Updated

Glenn Greenwald, the uber-liberal journalist who obtained the NSA leaks from Ed Snowden, says that anti-Trump bias in the media is utterly complete and total.

“The U.S. media is essentially 100 percent united, vehemently, against Trump, and preventing him from being elected president,” he told Slate.

Greenwald says he has no problem with that because Trump poses “extreme dangers,” and I think he’s overstating the case when it comes to bias. But the comment is telling.

Kathleen Parker, the moderately conservative Washington Post columnist, says two Republican friends called to tell her during the Democratic convention: “I’m sorry. I’m a Democrat.”

Parker, who never considered herself a member of the GOP, says: “With its acceptance of Trump, the party has implicitly embraced the most un-American of litmus tests for citizens and immigrants based on race, ethnicity, religion, gender or sexual orientation. Republicans are becoming ideologues of exclusion and marginalization, with hints of oppression to come.”

I cite these examples because I think the core argument that Hillary Clinton and her allies pushed at the Democratic convention—that Trump is beyond the pale—resonates with plenty of folks in the press.

The New York Times described the effort in Philadelphia as attempting “to portray Mr. Trump as a dangerously unstable figure,” built on the notion “that the American system was designed to prevent the rise of a dictator.” And the paper gave that theme front-page play.

Even Clinton’s media supporters didn’t argue that she gave a great convention speech, or made progress in fixing her problems on likability and trustworthiness. She drew the most praise for her anti-Trump mockery.

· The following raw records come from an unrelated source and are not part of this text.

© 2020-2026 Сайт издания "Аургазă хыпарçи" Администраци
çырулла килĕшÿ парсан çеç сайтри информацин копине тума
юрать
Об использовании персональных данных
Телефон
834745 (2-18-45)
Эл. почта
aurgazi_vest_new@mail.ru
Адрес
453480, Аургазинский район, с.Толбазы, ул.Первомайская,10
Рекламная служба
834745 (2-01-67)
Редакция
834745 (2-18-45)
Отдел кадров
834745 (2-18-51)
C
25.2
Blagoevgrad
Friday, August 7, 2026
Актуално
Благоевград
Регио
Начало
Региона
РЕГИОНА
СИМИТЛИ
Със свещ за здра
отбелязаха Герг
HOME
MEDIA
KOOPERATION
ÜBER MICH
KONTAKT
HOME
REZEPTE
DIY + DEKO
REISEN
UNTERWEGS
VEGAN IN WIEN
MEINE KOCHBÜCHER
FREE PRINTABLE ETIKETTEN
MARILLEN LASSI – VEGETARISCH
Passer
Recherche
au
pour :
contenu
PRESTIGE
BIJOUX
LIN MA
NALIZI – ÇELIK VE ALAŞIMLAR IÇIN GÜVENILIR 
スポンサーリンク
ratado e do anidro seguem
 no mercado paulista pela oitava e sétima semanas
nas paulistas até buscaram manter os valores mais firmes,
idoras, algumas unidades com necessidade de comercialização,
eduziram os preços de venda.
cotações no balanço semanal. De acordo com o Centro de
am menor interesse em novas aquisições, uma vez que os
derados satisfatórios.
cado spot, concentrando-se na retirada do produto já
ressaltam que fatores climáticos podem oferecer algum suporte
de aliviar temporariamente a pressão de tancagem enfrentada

The press mostly panned Trump’s speech as a dark exercise in fear-mongering. Since he focused so heavily on the problems facing America, most pundits said, he allowed Clinton to seize the mantle of optimism and uplift.

But here’s the thing: Plenty of voters are angry, as Hillary acknowledged in her speech. For them, Trump is the candidate of change. Clinton, despite her husband’s insistence that she is a change-maker, is the candidate who literally and figuratively embraced Barack Obama, meaning she wants to build on the last eight years.

So the election may turn on how frustrated—or satisfied—the country is.

The media underestimated the success of the Cleveland convention, which gave Trump a significant bump in the polls. (Early indications are that Clinton is getting a similar bump from Philly.)

One thing Clinton didn’t do is attack Trump for wanting to abolish Social Security and Medicare. He’s also for a boost in the minimum wage. Both sides recognize this isn’t a classic left-right election. It’s about strength and personality, insider vs. outsider, and who can make the sale on generating jobs and fighting terrorism.

Trump’s theme is that Hillary is weak, beholden to special interests and, well, crooked. Clinton’s theme is that The Donald is crude, reckless, inexperienced and ignorant, while she sweats the details.

Now that the conventions are behind us, we’ll see which of these arguments gets more traction in the press.